Scattergood Science Curriculum Goals 

We hope to help students explore current beliefs about the world, analyze the way in which those ideas developed historically, and become interested in taking part in the process of scientific inquiry.  Students look critically at their surroundings, make observations, hypothesize, design tests, collect and manipulate data, and make conclusions.  In every science course, students are expected to conduct independent experiments through and application of the scientific method.  Students present their findings in proper laboratory format and analysis as well as through oral presentations to their classes.

In the course of a Scattergood education, students engage in the study of science and appreciate its practical application to questions in everyday life.  They also become able to demonstrate scientific knowledge and skills through speech, writing, experimentation, and prediction.  Through their science classes, students are exposed to types of writing that they may not have otherwise encountered and learn to read, understand, and critique scientific literature.  In turn they learn to express themselves in different ways, with an expanded vocabulary.
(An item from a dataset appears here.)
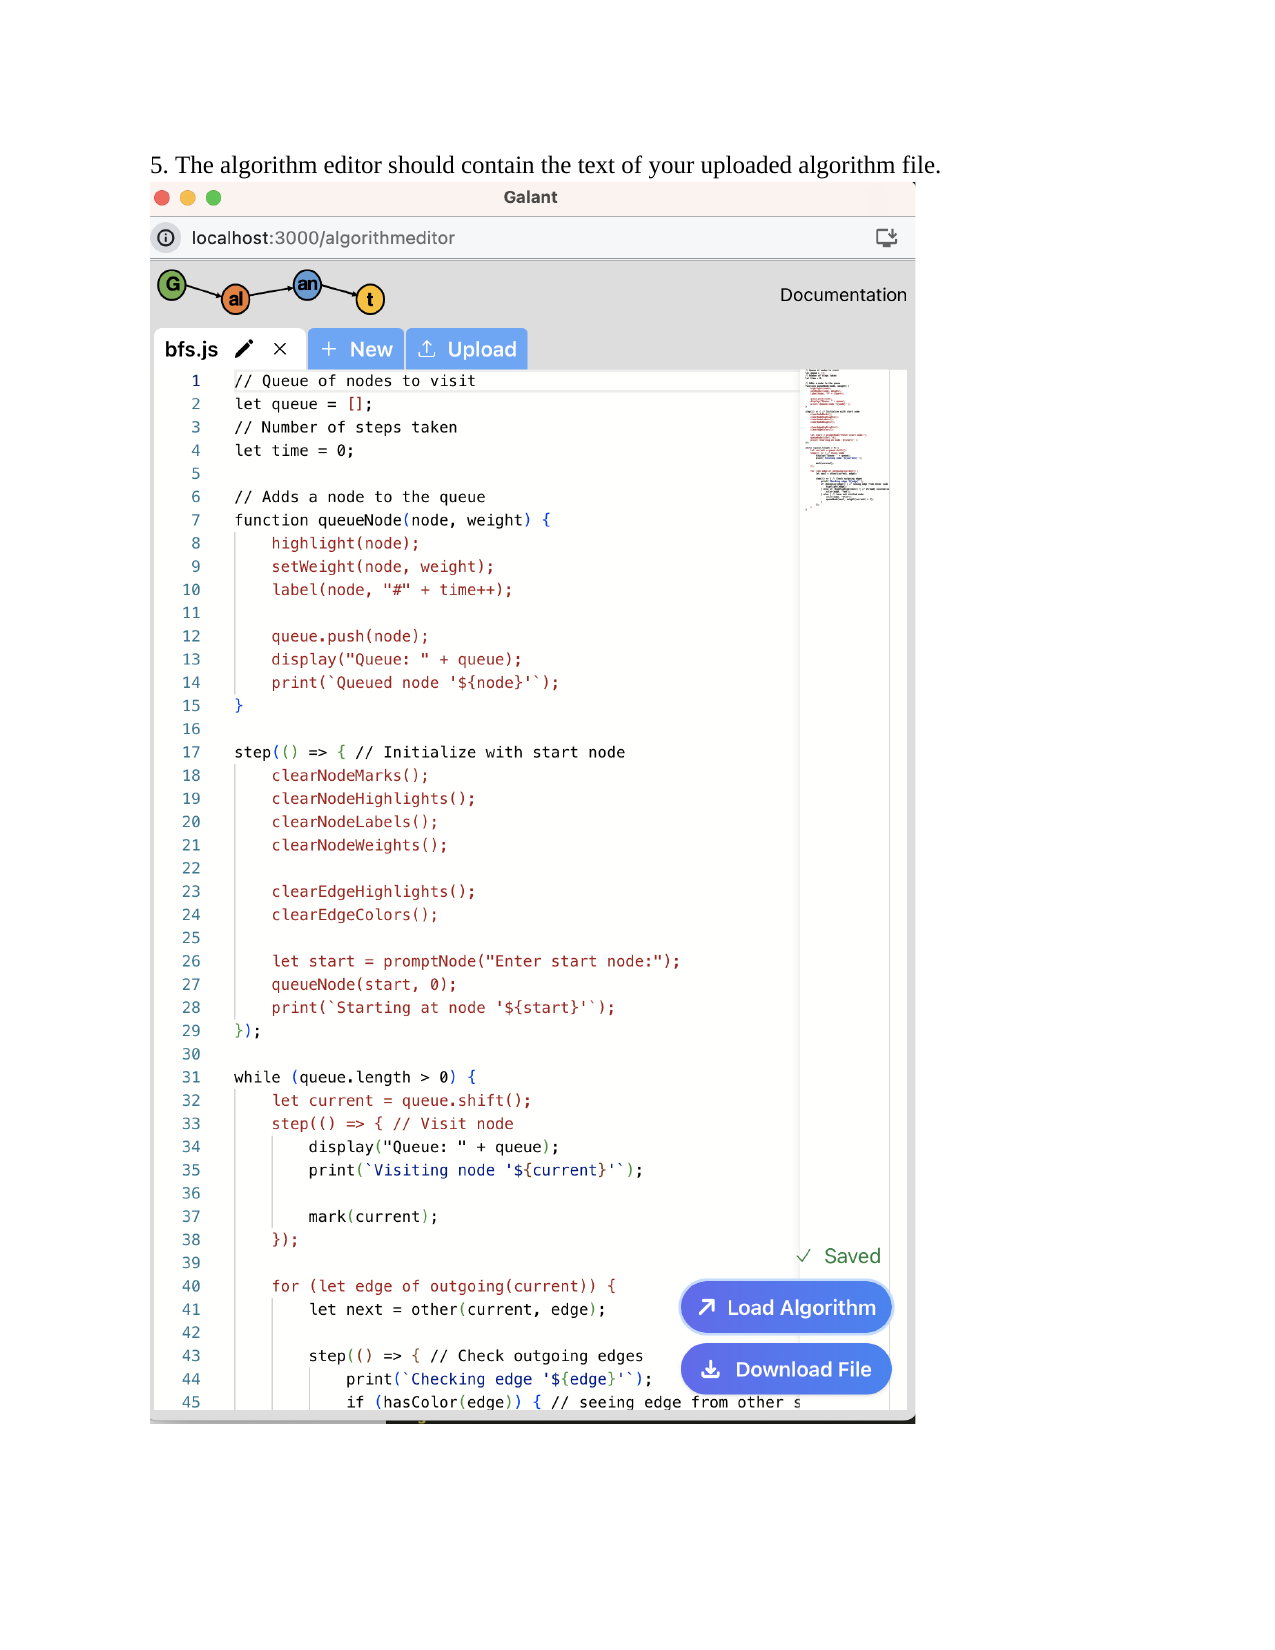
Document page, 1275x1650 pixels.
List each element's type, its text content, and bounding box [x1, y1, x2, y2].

text 5. The algorithm editor should contain the text of your uploaded algorithm file. [150, 150, 1125, 1424]
picture [150, 182, 916, 1424]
As a result of a Scattergood education, the student in science will:

·   engage in the study of science and appreciate its practical application to questions in everyday life

·   collect, represent, and analyze data

·   demonstrate scientific knowledge and skills through speech, writing, experimentation, and prediction

·   use technology and mathematical concepts to enhance scientific knowledge

·   learn about the world and appreciate the earth in all its diversity

·   understand and employ the scientific method

·   practice and study scientific methods through lab experiments, writings, and readings

How We Teach Science in Order to Achieve These Goals 

A central tenet of our philosophy is the encouragement of curiosity.  Students need to become interested in looking at their environment in a different way and become more thoughtful rather than just blindly taking things for granted.  We hope to help students learn creativity of thought, and a major goal in our courses is to help them become equipped with the tools that will help them look meaningfully at the world around them, begin to wonder why and how things are, and begin to engage in a process of discovery about that world. 

The main focus of the science program is on the development of skills such as observation, experimentation, and scientific analysis.  We encourage students to look around them and wonder how the world around them works, and then work to acquire skills that allow them to become involved in a process of investigation to discover the “hows and whys” of the world.  In this way students become more active participants in the world, and they are able to become more self-confident that they can have this understanding and in this way become more connected with and knowledgeable about the world.  We therefore have labs in our classrooms that help students engage with the world around them, and we encourage discussion and questioning rather than relying on lecture.  The access to the pond, prairie, farm, and the Cedar River provide excellent resources for environmental field work and experiments. 

Science teachers at Scattergood use technology and mathematics to enhance the understanding of scientific concepts and foster interdisciplinary connections among academic and artistic subjects.  If students can see how different scientific knowledge interweaves with knowledge from other disciplines, they can understand how a microwave works or why their garden doesn’t grow.  Students learn to understand and employ the scientific method through lab experiments, writings, and readings and integrate math at the corresponding level.

Most importantly, perhaps, students learn about the world and appreciate the earth in all its diversity and wonder.  Students gain a sense of the amazing things that surround them, and we seek to help students gain the knowledge with which they can make good choices and gain a wider perspective on the world by seeing connections between science and social issues.  Students have an understanding that they are part of a greater whole, connected to interdependent living and nonliving systems of the planet.  In Scattergood science classes, students learn that it is important to care for the world around them and become responsible members of the world community.